With this approach the complexity for an \(N\) bytes cookie is \(256 * N\), against a full brute force approach which would take \(256^N\) guesses. For an \(8\) byte password this would instantiate in

\[\begin{split} 256 \cdot 8 &= 2^{11} = 2048 \\ 256^{8} &= 2^{64} = 18 446 744 073 709 551 616 \\ \end{split}\]

3 CRIME Attack (2012)

The same guys that did the BEAST attack, T. Duong and J. Rizzo, also came out with the CRIME attack in 2012. This attack exploits the fact that in TLS before being encrypted the data is also compressed.


3.1 Basic Idea

Consider to send messages which contain only letters of the alphabet. With this assumption a possible compression scheme would be the following: anytime you have a letter appearing multiple times in a row, you compress it by prefixing a number to a single instance of the letter. For example,

\[\begin{split} \text{AAAABC} \,\, &\overset{\text{compress}}{\longrightarrow} \,\, \text{4ABC} &\overset{\text{encrypt}}{\longrightarrow} \text{X&%\$} \\ \text{ABCDEF} \,\, &\overset{\text{compress}}{\longrightarrow} \,\, \text{ABCDEF} &\overset{\text{encrypt}}{\longrightarrow} \text{&\$%A%\$} \\ \end{split}\]

The underlyign idea behind the CRIME attack was then the following:

  1. Add a preamble to the message to be compressed and then encrypted, just like it was done in the BEAST attack. This preamble should be easily compressible.

  2. See the size of the resulting encryption. By checking the size one can infer information about the original plaintext, such as, for example, the first letter.

Graphically we get,


3.2 Actual Attack

The actual attack CRIME stands for Compression Ratio Info-Leak Made Easy. This attack works irrespective of the cipher used, so it can be applied to both stream ciphers and block ciphers.

To actually make this attack work the attacker has to be able to inject a suitably choosen text prior to the user data. The text choosen depends on the particularities of the compression algorithm used. In the CRIME attack the compression algorithm which was attacked was DEFLATE.

The DEFLATE algorithm jointly uses two sub-algorithm:

  • Huffman Coding (bit oriented).

  • LZ77 (bytes oriented): replaces repeated 3+ char strings within a given window size with (offset, size) pointers. For example, give the following string

    GIUSEPPE BIANCHI AND MARCO BIANCHINI
    

    then the compressed result is the following

    GIUSEPPE BIANCHI AND MARCO(-17, 8)NI
    

3.2.1 How to Choose Input

Consider the following HTTP request that a valid user makes to authenticate to twitter

GET / HTTP/1.1 Cokkie: twid=flavia\r\n

An attacker can now inject the following text, which is not passed on the server side

/comment:twid=a GET / HTTP/1.1 Cokkie: twid=flavia\r\n

Now we can guess each letter by trying all the possibilities, one after the other. When the resulting encryption is shorter than the default case, then we know we found a new letter. This makes the attack linear.


3.3 Aftermath

After the CRIME attack in september 2012 compression in TLS was disabled in Chrome.

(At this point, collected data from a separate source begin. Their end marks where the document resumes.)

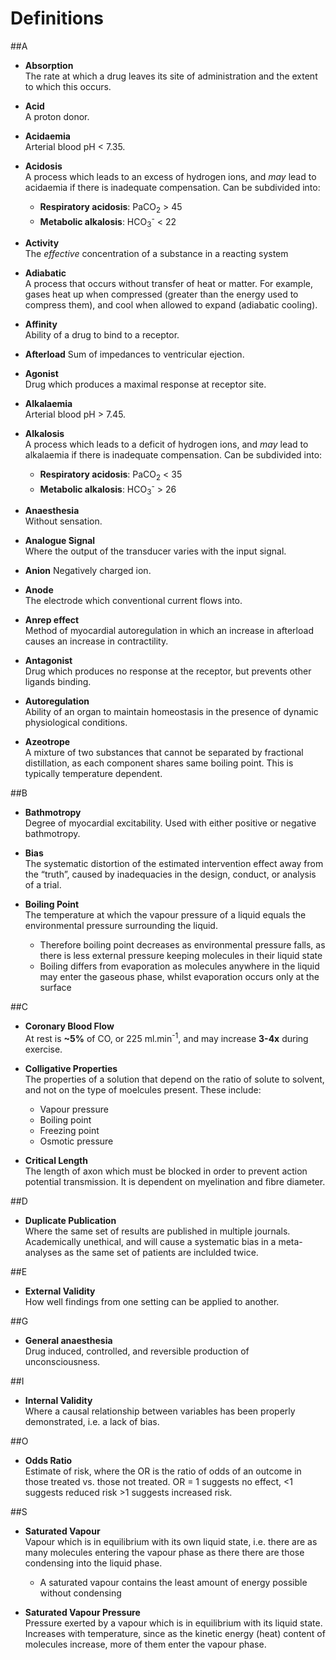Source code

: # Definitions

##A
* **Absorption**  
The rate at which a drug leaves its site of administration and the extent to which this occurs.

* **Acid**  
A proton donor.

* **Acidaemia**  
Arterial blood pH < 7.35.


* **Acidosis**  
A process which leads to an excess of hydrogen ions, and *may* lead to acidaemia if there is inadequate compensation. Can be subdivided into:
    * **Respiratory acidosis**: PaCO<sub>2</sub> > 45
    * **Metabolic alkalosis**: HCO<sub>3</sub><sup>-</sup> < 22



* **Activity**  
The *effective* concentration of a substance in a reacting system

* **Adiabatic**  
A process that occurs without transfer of heat or matter. For example, gases heat up when compressed (greater than the energy used to compress them), and cool when allowed to expand (adiabatic cooling).

* **Affinity**  
Ability of a drug to bind to a receptor.

* **Afterload**
Sum of impedances to ventricular ejection.

* **Agonist**  
Drug which produces a maximal response at receptor site.

* **Alkalaemia**  
Arterial blood pH > 7.45.


* **Alkalosis**  
A process which leads to a deficit of hydrogen ions, and *may* lead to alkalaemia if there is inadequate compensation. Can be subdivided into:
    * **Respiratory acidosis**: PaCO<sub>2</sub> < 35
    * **Metabolic alkalosis**: HCO<sub>3</sub><sup>-</sup> > 26


* **Anaesthesia**  
Without sensation.

* **Analogue Signal**  
Where the output of the transducer varies with the input signal.

* **Anion**
Negatively charged ion.

* **Anode**  
The electrode which conventional current flows into.

* **Anrep effect**  
Method of myocardial autoregulation in which an increase in afterload causes an increase in contractility. 

* **Antagonist**  
Drug which produces no response at the receptor, but prevents other ligands binding.

* **Autoregulation**  
Ability of an organ to maintain homeostasis in the presence of dynamic physiological conditions.

* **Azeotrope**  
A mixture of two substances that cannot be separated by fractional distillation, as each component shares same boiling point. This is typically temperature dependent.

##B
* **Bathmotropy**  
Degree of myocardial excitability. Used with either positive or negative bathmotropy.

* **Bias**  
The systematic distortion of the estimated intervention effect away from the “truth”, caused by inadequacies in the design, conduct, or analysis of a trial.

* **Boiling Point**  
The temperature at which the vapour pressure of a liquid equals the environmental pressure surrounding the liquid.
    * Therefore boiling point decreases as environmental pressure falls, as there is less external pressure keeping molecules in their liquid state
    * Boiling differs from evaporation as molecules anywhere in the liquid may enter the gaseous phase, whilst evaporation occurs only at the surface

##C
* **Coronary Blood Flow**  
At rest is **~5%** of CO, or 225 ml.min<sup>-1</sup>, and may increase **3-4x** during exercise.


* **Colligative Properties**  
The properties of a solution that depend on the ratio of solute to solvent, and not on the type of moelcules present. These include:
  * Vapour pressure
  * Boiling point
  * Freezing point
  * Osmotic pressure

        
* **Critical Length**  
The length of axon which must be blocked in order to prevent action potential transmission. It is dependent on myelination and fibre diameter.

##D

* **Duplicate Publication**  
Where the same set of results are published in multiple journals. Academically unethical, and will cause a systematic bias in a meta-analyses as the same set of patients are inclulded twice.


##E
* **External Validity**  
How well findings from one setting can be applied to another.

##G
* **General anaesthesia**  
Drug induced, controlled, and reversible production of unconsciousness.

##I

* **Internal Validity**  
Where a causal relationship between variables has been properly demonstrated, i.e. a lack of bias.

##O
* **Odds Ratio**  
Estimate of risk, where the OR is the ratio of odds of an outcome in those treated vs. those not treated. OR = 1 suggests no effect, <1 suggests reduced risk >1 suggests increased risk.



##S
* **Saturated Vapour**  
Vapour which is in equilibrium with its own liquid state, i.e. there are as many molecules entering the vapour phase as there there are those condensing into the liquid phase.
    * A saturated vapour contains the least amount of energy possible without condensing


* **Saturated Vapour Pressure**  
Pressure exerted by a vapour which is in equilibrium with its liquid state. Increases with temperature, since as the kinetic energy (heat) content of molecules increase, more of them enter the vapour phase.

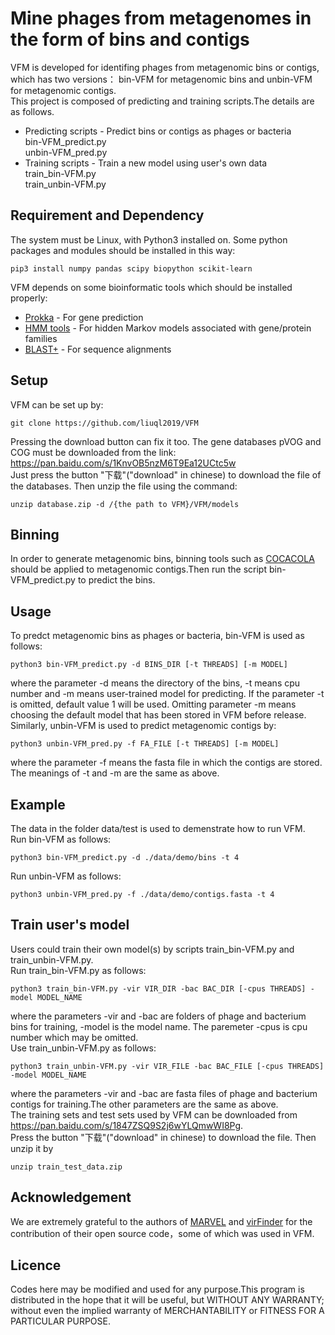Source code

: Mine phages from metagenomes in the form of bins and contigs  
============================================================
VFM is developed for identifing phages from metagenomic bins or contigs, which has two versions： bin-VFM for metagenomic bins and unbin-VFM for metagenomic contigs.  
This project is composed of predicting and training scripts.The details are as follows.
* Predicting scripts - Predict bins or contigs as phages or bacteria    
bin-VFM_predict.py    
unbin-VFM_pred.py
* Training scripts - Train a new model using user's own data  
train_bin-VFM.py  
train_unbin-VFM.py  
## Requirement and Dependency
The system must be Linux, with Python3 installed on. Some python packages and modules should be installed in this way:  
```
pip3 install numpy pandas scipy biopython scikit-learn
``` 
VFM depends on some bioinformatic tools which should be installed properly: 
* [Prokka](https://github.com/tseemann/prokka) - For gene prediction
* [HMM tools](http://www.hmmer.org/) - For hidden Markov models associated with gene/protein families
* [BLAST+](https://blast.ncbi.nlm.nih.gov/Blast.cgi?CMD=Web&PAGE_TYPE=BlastDocs&DOC_TYPE=Download) - For sequence alignments
## Setup
VFM can be set up by:
```
git clone https://github.com/liuql2019/VFM
```
Pressing the download button can fix it too. The gene databases pVOG and COG must be downloaded from the link: https://pan.baidu.com/s/1KnvOB5nzM6T9Ea12UCtc5w  
Just press the button "下载"("download" in chinese) to download the file of the databases. Then unzip the file using the command:  
```
unzip database.zip -d /{the path to VFM}/VFM/models
```
## Binning
In order to generate metagenomic bins, binning tools such as [COCACOLA](https://github.com/younglululu/COCACOLA) should be applied to metagenomic contigs.Then run the script bin-VFM_predict.py to predict the bins.
## Usage
To predct metagenomic bins as phages or bacteria, bin-VFM is used as follows:
```
python3 bin-VFM_predict.py -d BINS_DIR [-t THREADS] [-m MODEL]
```
where the parameter -d means the directory of the bins, -t means cpu number and -m means user-trained model for predicting. If the parameter -t is omitted, default value 1 will be used. Omitting parameter -m means choosing the default model that has been stored in VFM before release.  
Similarly, unbin-VFM is used to predict metagenomic contigs by:
```
python3 unbin-VFM_pred.py -f FA_FILE [-t THREADS] [-m MODEL]
```
where the parameter -f means the fasta file in which the contigs are stored. The meanings of -t and -m are the same as above. 
## Example
The data in the folder data/test is used to demenstrate how to run VFM.  
Run bin-VFM as follows:
```
python3 bin-VFM_predict.py -d ./data/demo/bins -t 4
```
Run unbin-VFM as follows:
```
python3 unbin-VFM_pred.py -f ./data/demo/contigs.fasta -t 4
```
## Train user's model
Users could train their own model(s) by scripts train_bin-VFM.py and train_unbin-VFM.py.   
Run train_bin-VFM.py as follows:
```
python3 train_bin-VFM.py -vir VIR_DIR -bac BAC_DIR [-cpus THREADS] -model MODEL_NAME
```
where the parameters -vir and -bac are folders of phage and bacterium bins for training, -model is the model name. The paremeter -cpus is cpu number which may be omitted.  
Use train_unbin-VFM.py as follows:
```
python3 train_unbin-VFM.py -vir VIR_FILE -bac BAC_FILE [-cpus THREADS] -model MODEL_NAME
```
where the parameters -vir and -bac are fasta files of phage and bacterium contigs for training.The other parameters are the same as above.  
The training sets and test sets used by VFM can be downloaded from https://pan.baidu.com/s/1847ZSQ9S2j6wYLQmwWI8Pg.  
Press the button "下载"("download" in chinese) to download the file. Then unzip it by  
```
unzip train_test_data.zip 
```
## Acknowledgement
We are extremely grateful to the authors of [MARVEL](https://github.com/LaboratorioBioinformatica/MARVEL) and [virFinder](https://github.com/jessieren/VirFinder) for the contribution of their open source code，some of which was used in VFM.
## Licence
Codes here may be modified and used for any purpose.This program is distributed in the hope that it will be useful, but WITHOUT ANY WARRANTY; without even the implied warranty of MERCHANTABILITY or FITNESS FOR A PARTICULAR PURPOSE.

The problem of compression is actually much more fundamental, and it doesnt concern only TLS. Indeed, similar attacks were made also in other settings, such as:

  • The TIME attack.

  • The BREACH attack.

Thus, anytime you see COMPRESS then ENCRYPT, you have to be careful of whats going on.

Observation: In 2002, 10 years prior the actual exploitation, Kelsey wrote a paper named "Compression and Information Leakage of *Plaintext" which discussed these issues.